> _WHAT TO PRODUCE_: In your answer, repeat each line of the data exactly.

___ TASK INPUT ___

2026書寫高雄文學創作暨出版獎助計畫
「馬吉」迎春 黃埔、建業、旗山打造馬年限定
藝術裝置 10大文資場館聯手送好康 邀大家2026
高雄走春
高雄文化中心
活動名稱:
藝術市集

___

> _TASK RESULT_:
2026書寫高雄文學創作暨出版獎助計畫
「馬吉」迎春 黃埔、建業、旗山打造馬年限定
藝術裝置 10大文資場館聯手送好康 邀大家2026
高雄走春
高雄文化中心
活動名稱:
藝術市集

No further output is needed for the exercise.